On the downside, the most awkward thing in Cairngorm for me was the Model (ModelLocator), for a small app like this one it was fine, but it just seems like a giant “global variable” store (not seems, it is in fact one) and if you are doing a complex app, I feel it would be necessary to break this up into different model’s for different parts of the application. Ideally each view should not be directly bound to your custom ModelLocator as Cairngorm forces this which basically couples your view directly to a specific model implementation. Instead a DI approach might be better.

Thankfully this application did not have to use the ServiceLocator as I was using in-process services (not web-services or remoting). Why was I thankful? Well when I looked at the ServiceLocator the whole thing made me cringe! The documentation on how to use it as well as the source, plus the fact you declare an wire it up in MXML…. It just seemed like a combination of bad naming and bad implementation. Secondly, unless you are using the hardwired web-service, http object or remoting versions in that class, the ServiceLocator in Cairngorm appears to be useless out of the box without customization.
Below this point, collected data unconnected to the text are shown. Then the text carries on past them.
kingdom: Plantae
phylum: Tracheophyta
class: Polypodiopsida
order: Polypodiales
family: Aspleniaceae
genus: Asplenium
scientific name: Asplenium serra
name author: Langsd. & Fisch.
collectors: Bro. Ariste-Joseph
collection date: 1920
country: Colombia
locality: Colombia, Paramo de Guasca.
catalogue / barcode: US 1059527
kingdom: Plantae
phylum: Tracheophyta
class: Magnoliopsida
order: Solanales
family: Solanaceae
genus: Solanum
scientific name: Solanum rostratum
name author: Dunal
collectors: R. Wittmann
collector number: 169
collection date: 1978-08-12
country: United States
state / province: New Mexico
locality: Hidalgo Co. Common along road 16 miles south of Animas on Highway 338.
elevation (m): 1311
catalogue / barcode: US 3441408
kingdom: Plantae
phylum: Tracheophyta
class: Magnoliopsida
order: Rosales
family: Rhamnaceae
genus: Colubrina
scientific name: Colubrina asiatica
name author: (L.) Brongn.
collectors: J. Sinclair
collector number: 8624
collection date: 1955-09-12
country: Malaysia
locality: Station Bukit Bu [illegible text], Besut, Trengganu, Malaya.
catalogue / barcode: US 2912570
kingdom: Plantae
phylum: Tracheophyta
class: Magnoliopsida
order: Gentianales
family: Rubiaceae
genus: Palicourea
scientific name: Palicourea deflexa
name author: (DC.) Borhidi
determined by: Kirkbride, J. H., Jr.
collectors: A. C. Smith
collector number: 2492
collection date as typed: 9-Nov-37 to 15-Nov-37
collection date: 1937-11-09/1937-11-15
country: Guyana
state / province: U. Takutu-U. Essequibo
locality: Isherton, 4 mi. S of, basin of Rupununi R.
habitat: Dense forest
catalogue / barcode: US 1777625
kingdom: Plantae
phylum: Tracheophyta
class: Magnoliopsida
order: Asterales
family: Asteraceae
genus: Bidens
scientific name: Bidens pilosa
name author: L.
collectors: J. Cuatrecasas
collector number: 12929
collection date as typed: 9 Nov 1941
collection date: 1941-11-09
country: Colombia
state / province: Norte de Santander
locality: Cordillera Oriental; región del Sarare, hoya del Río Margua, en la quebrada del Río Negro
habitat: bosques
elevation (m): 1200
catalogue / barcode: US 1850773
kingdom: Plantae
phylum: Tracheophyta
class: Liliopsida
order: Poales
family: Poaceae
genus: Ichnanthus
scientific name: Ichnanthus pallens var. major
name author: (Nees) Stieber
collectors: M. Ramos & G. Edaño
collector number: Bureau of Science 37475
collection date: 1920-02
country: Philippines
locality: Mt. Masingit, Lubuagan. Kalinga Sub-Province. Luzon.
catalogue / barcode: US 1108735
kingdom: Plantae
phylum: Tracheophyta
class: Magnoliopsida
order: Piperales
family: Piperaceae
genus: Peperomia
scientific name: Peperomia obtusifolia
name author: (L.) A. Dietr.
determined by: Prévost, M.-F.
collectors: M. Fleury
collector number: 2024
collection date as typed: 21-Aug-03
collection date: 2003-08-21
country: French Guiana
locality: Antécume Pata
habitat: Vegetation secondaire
You just can’t easily plop in your own services bound by an arbitrary key. Why don’t they support custom abstractions of a “service” beyond the default “remote” three provided in Flex? Why does a “service” have to be remote in Cairngorm? Why should it care?

Overall… like I said my experience was fairly positive and would use it again for a similar project. That said, I do have some issues with the framework. I also fundamentally don’t understand why this framework is the “de-facto” standard promoted by Adobe and seemingly viewed as required knowlege for any “real Flex/AS3 developer”. Shouldn’t knowing the principles of MVC be more of a requirement than simply the nuts and bolts of a specific framework implementation?

Next stop… I am going to try out some other AS3/Flex MVC frameworks. I’ll report back on those.